The President also blasted his 2020 election rival, Democrat Joe Biden, as a “helpless puppet of the radical left.”

“Five months from now we’re going to defeat ‘sleepy’ Joe Biden,” he said.

Many rally-goers wore red “Make America Great Again” hats or T-shirts, but very few wore masks and there was little social distancing, even though coronavirus cases have recently been skyrocketing in Oklahoma.

Trump, 74, insisted he was in good health after a graduation ceremony where he appeared to show signs of fatigue, before quipping “I’ll let you know if there is something wrong.”

Trump is eager to reopen the economy and resume political campaigning even as coronavirus cases have started to rise again, with record increases reported earlier this week in Oklahoma, Texas, and Oregon.

The rally has been controversial not just because of the virus risk. Originally it was scheduled for Friday — the Juneteenth commemoration of the end of slavery in the US — in a city known for one of the deadliest-ever massacres of African Americans.

The Democratic National Committee earlier postponed the party’s presidential nominating convention in Milwaukee, Wisconsin, to August 17, the week before the Republican Party’s convention, scheduled for August 24 to 27 in Charlotte, North Carolina.
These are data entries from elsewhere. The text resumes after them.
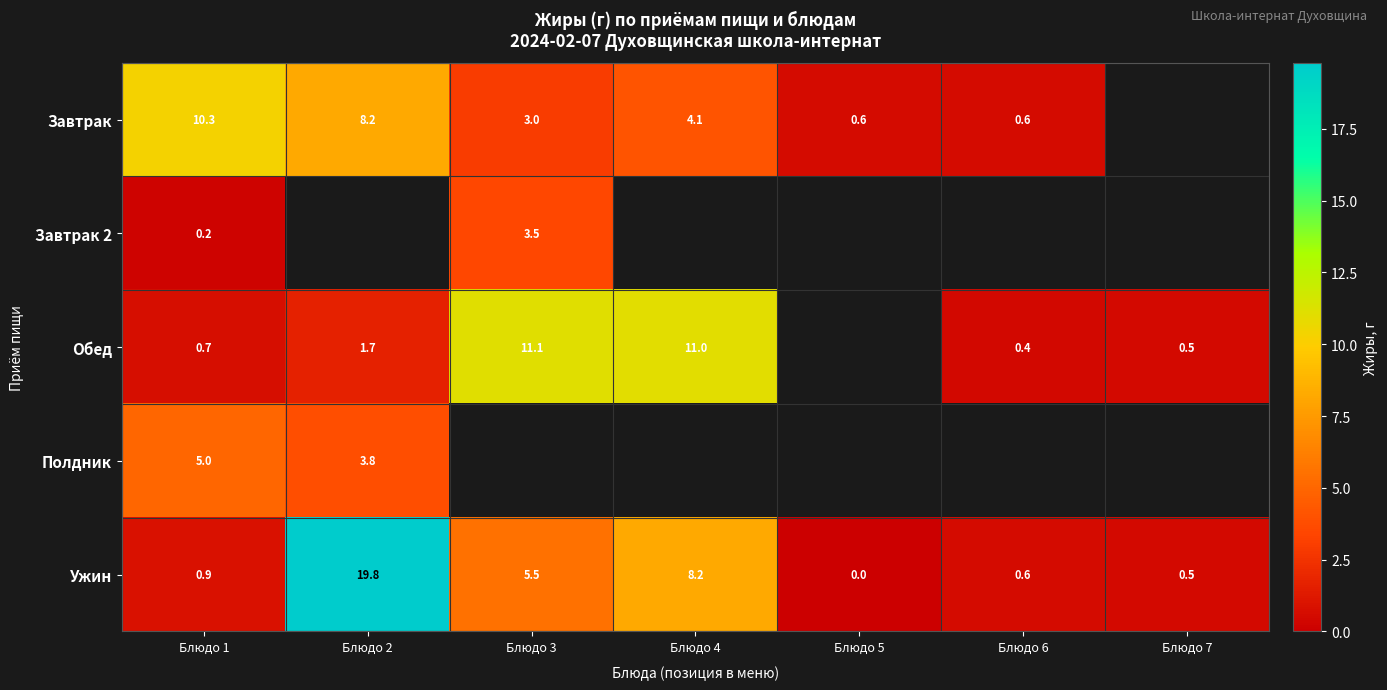

What is the difference between the Ужин values at Блюдо 1 and Блюдо 4?

7.3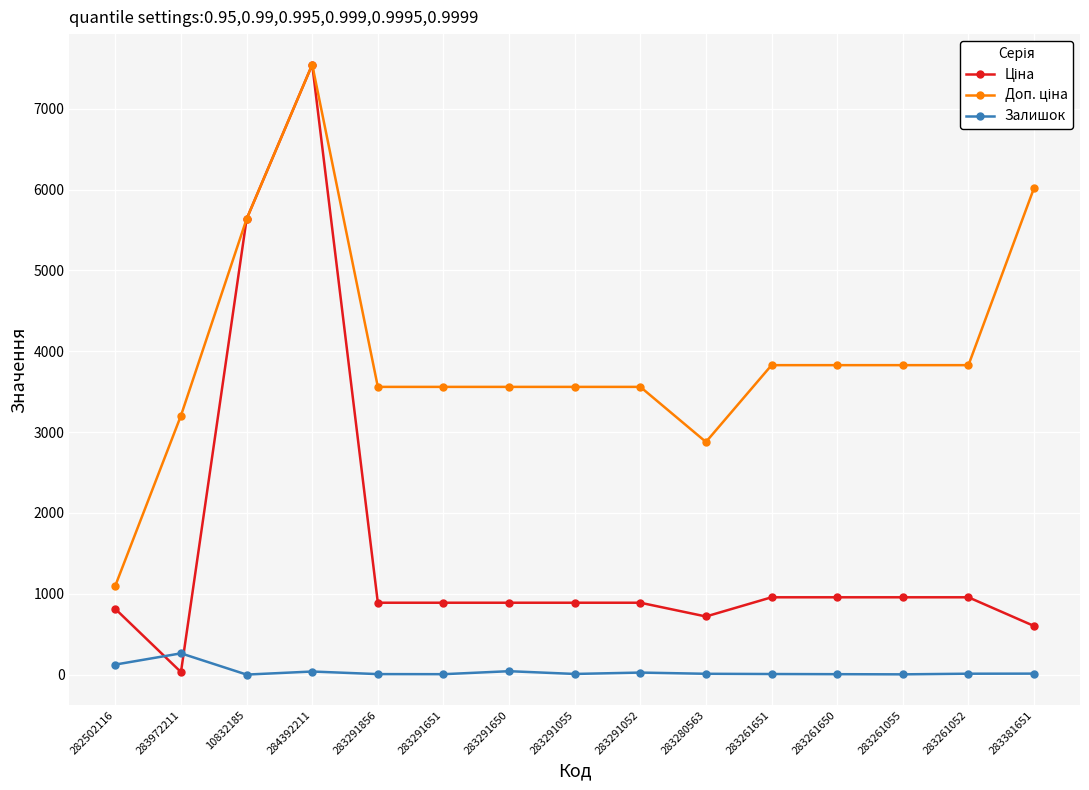

Read the Залишок value at 283261052.

12.0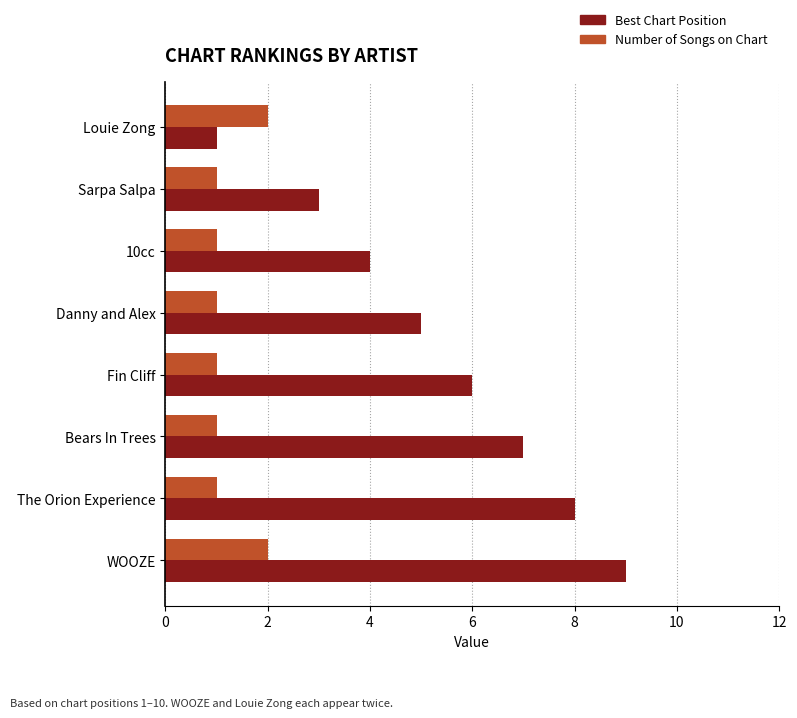

What is the spread (max minus min) of values at Bears In Trees?

6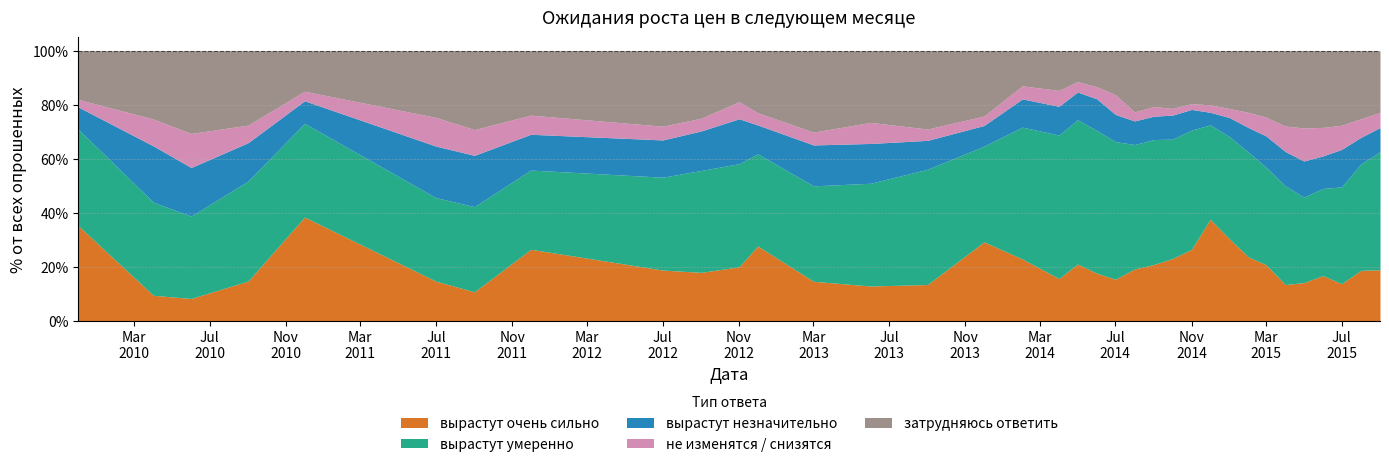

What are all the series names shown in the legend?

вырастут очень сильно, вырастут умеренно, вырастут незначительно, не изменятся / снизятся, затрудняюсь ответить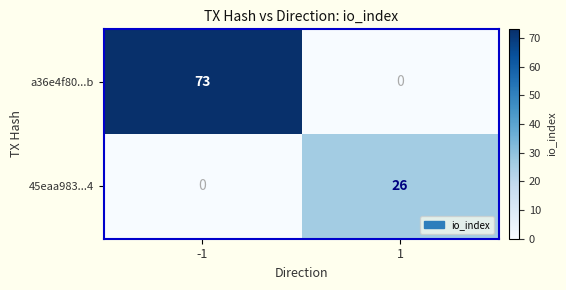

Is it true that 45eaa983...4 equals 43 at 1?

False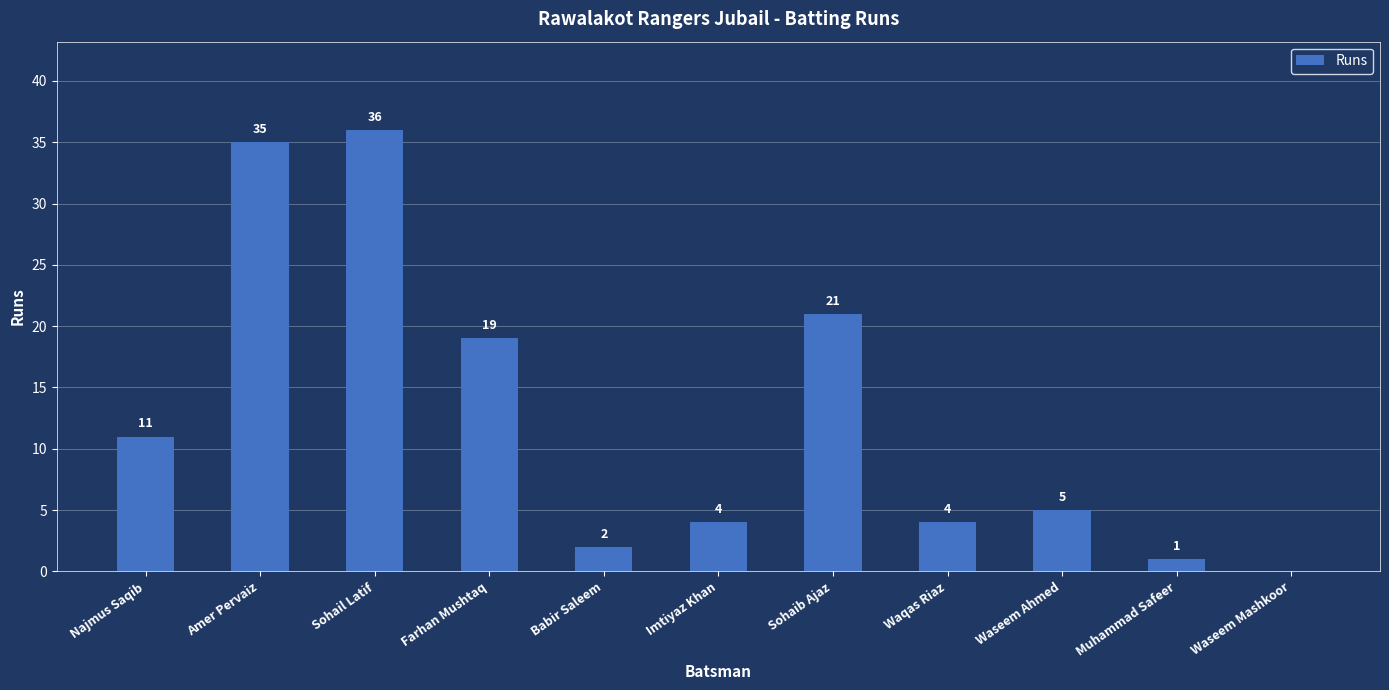

Are the bars horizontal?

No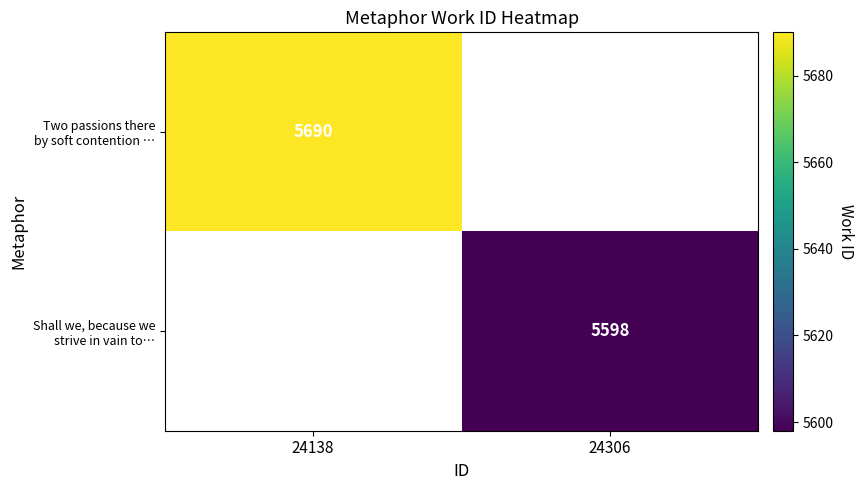

Rank the categories by Two passions there by soft contention … value from highest to lowest.

24138, 24306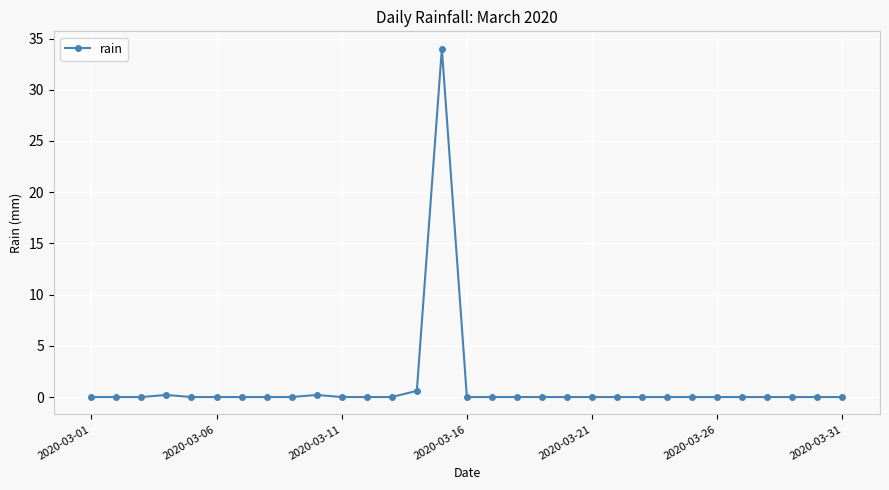

What is the greatest value displayed?

34.0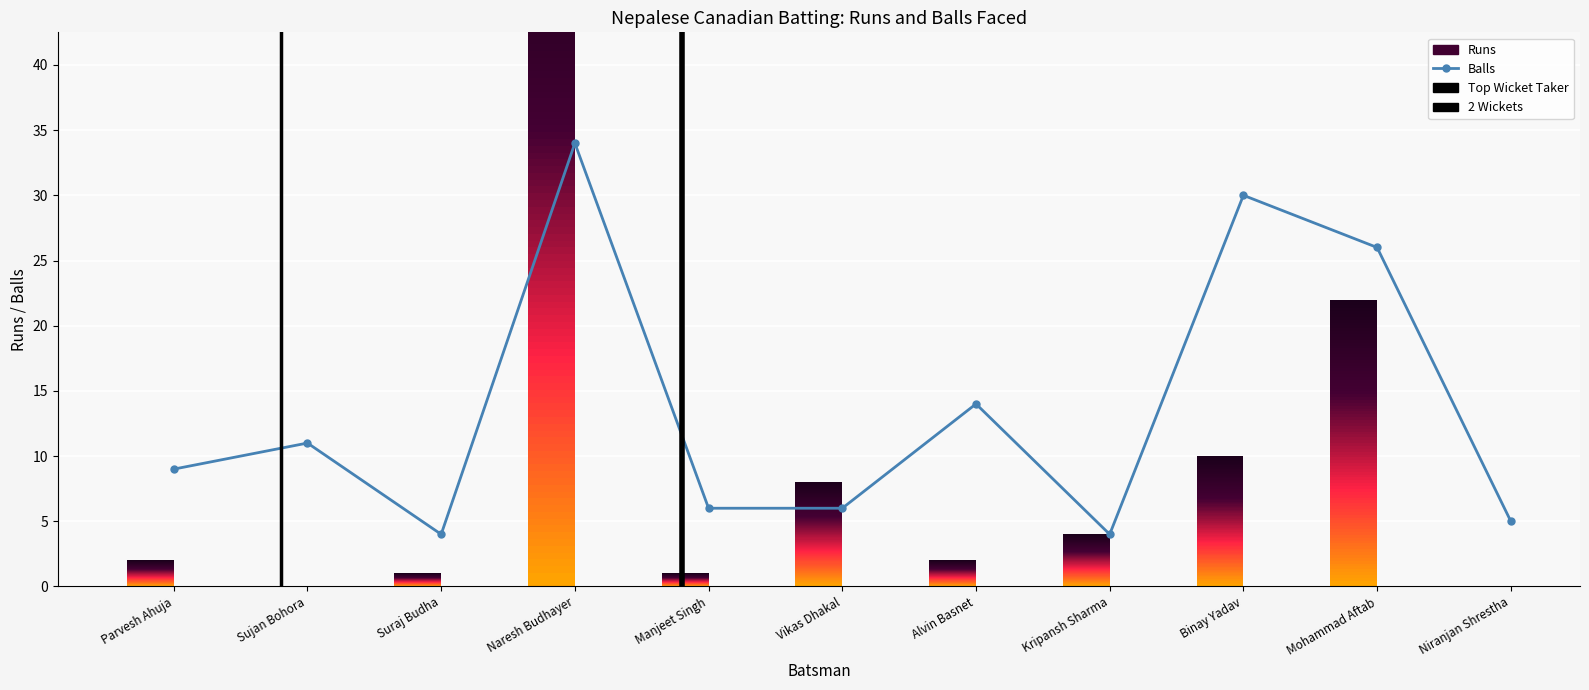

Which has a higher value, Mohammad Aftab or Kripansh Sharma?

Mohammad Aftab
Earlier, Trump’s re-election campaign had said in a statement that Biden has “had to adopt most of Bernie’s agenda” — policies that Trump has branded socialist.

Racial tensions have roiled the nation following the police killing of a black man, George Floyd, in Minneapolis.

In a series of polls conducted in April, Biden leads Trump in head-to-head general election matchups by an average of 5.9 percent.

The 2020 US presidential election is scheduled for Tuesday, November 3.